BASQUE TRADITIONS - Pays Basque has a history that dates back to pre-Roman times, a distinct architectural style, unique fashions, foods, and sports, plus lots of folks in berets!
Basque Fashion: Béret Basque - It’s thought that the "Basque beret” originated with shepherds living on both sides of the Pyrénées mountains in southern France and northern Spain. This beret was also worn by local Basque fishermen, then by farmers and other laborers. It has since become an iconic French symbol. (Laulhère is the most prestigious beret maker in France.) 
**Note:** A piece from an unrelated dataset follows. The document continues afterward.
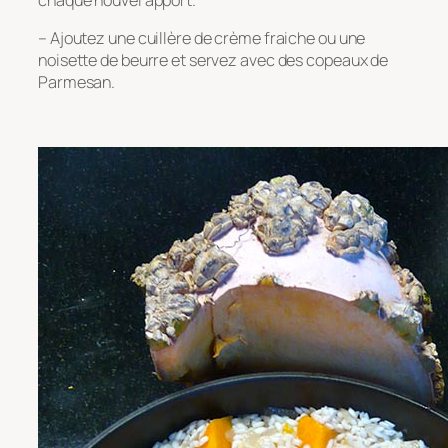
– Ajoutez une cuillère de crème fraiche ou une
noisette de beurre et servez avec des copeaux de
Parmesan.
Linge Basque (Basque Fabric) – The cloth always has seven stripes of various widths, one stripe for each of the seven Basque provinces, the four in Spain and the three in France. The fabric is used for everything from tablecloths to tea towels, throw-pillow covers, and espadrille shoes. (
Basque fabric (photo: GoBasque)

Espadrilles (Mauleon)
Espadrilles – These traditional Basque shoes are made from canvas or cotton fabric with jute rope soles that are rubberized to last. One can buy hand-sewn or machine-finished shoes. (
Basque Foods - Taste-test what makes the Basque gastronomy so famous:
Seafood Specialties: Ttoro (fish soup), tuna fish luzienne-style, koskera hake & grilled sardines. Jambon de Bayonne (Bayonne Ham): A specially-cured ham with an Indication Géographique Protégée, to prove what you’re eating is authentic. Sweets: Gâteau Basque (Basque Cake) & Macarons, originated here in 1160. Chocolate: First served in France at the 17th-century wedding of Louis XIII in Bayonne; introduced by Sephardic Jews fleeing Spain & Portugal.
Basque Sport - The Basque game of Pelote evolved from the jeu de paume (the ancestor of modern-day tennis); it’s like jai alai or squash. The Championnats du Monde de Pelote Basque (International Basque Pelota Championship) – Takes place every 4 years (next 2026). 
Fetes de Bayonne (photo: Visit Bayonne)
Basque Festival - Fêtes de Bayonne (July) - Parades, Basque sport competitions, traditional Basque dance & music, nightly concerts & fireworks! Garb to be worn by festival-goers: all white with a red scarf & a red belt. Start planning your trip to France's Pays Basque!